I couldn't find my Nike+ transponder thingy (the part that goes on my shoe) but decided if adding miles to my tally was that important, I needed to re-think my priorities. I started off with a ten minute walk, which is just about a half mile. A little bit of stretching and I was ready to run. It felt so much better than I expected, but my breathing stamina is totally shot. Part of that is undoubtedly that I'm getting over a cold and I'm still pretty congested, but a lot of it is being out of practice. It's not just a lack of running. I've been so busy with PT that I haven't done a lot of strenuous cardio for almost two months. I certainly work up a sweat and burn calories with PT, but I only do ten minutes of cardio during PT and that is on one of the easiest machines I've ever used. (It's the NuStep, which is kind of like a seated stair climber.) Instead of music, I listened to "This American Life" on NPR. It was their annual post-Thanksgiving "all poultry stories" episode. Very amusing and involving. I didn't use any regular run-walk-run intervals this time. I just ran for as long as I thought I could and walked until I felt like running again. I don't like to do that, because I do better with regular intervals, but it seemed like a good idea for this first run.
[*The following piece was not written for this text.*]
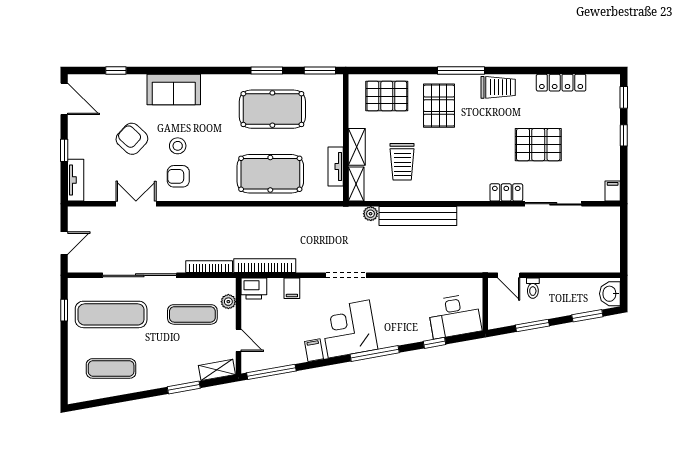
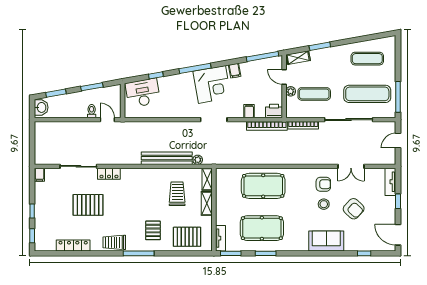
pallet: (439, 106) -> (153, 230), width x0.67, depth x0.71
tv unit: (336, 166) -> (221, 238), moved
plant: (228, 302) -> (291, 91), moved
window: (64, 310) -> (398, 97), width x2.17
As I rounded the last corner and started the final stretch of two mile loop, I thought about what I wanted to do next. On the one hand, I felt pretty good, but I was starting to get fatigued in both my ankle and my knee as well as just feeling tired. I decided that, for my first run in months, two miles was plenty. I'd rather have a good two mile run than four miles of "that two miles felt good, this half mile is kind of painful, oops- I guess I'll hobble the remaining mile and a half back to my car, man, that hurts!" It was clearly the right choice to make. I feel great this morning, and I'm planning on another run on Tuesday. I have to decide whether I'm ready to brave a treadmill or if I'm going to stick with the indoor track. On the one hand, the track is easier to adjust my pace and running intervals, on the other hand, it's slightly banked and I don't think that would do me any favors. And honestly, part of me is balking at the idea of indoor running at all. I want to run outside as long as I can. But when you don't get home until after dark and hate to run on sidewalks, it doesn't really work that well.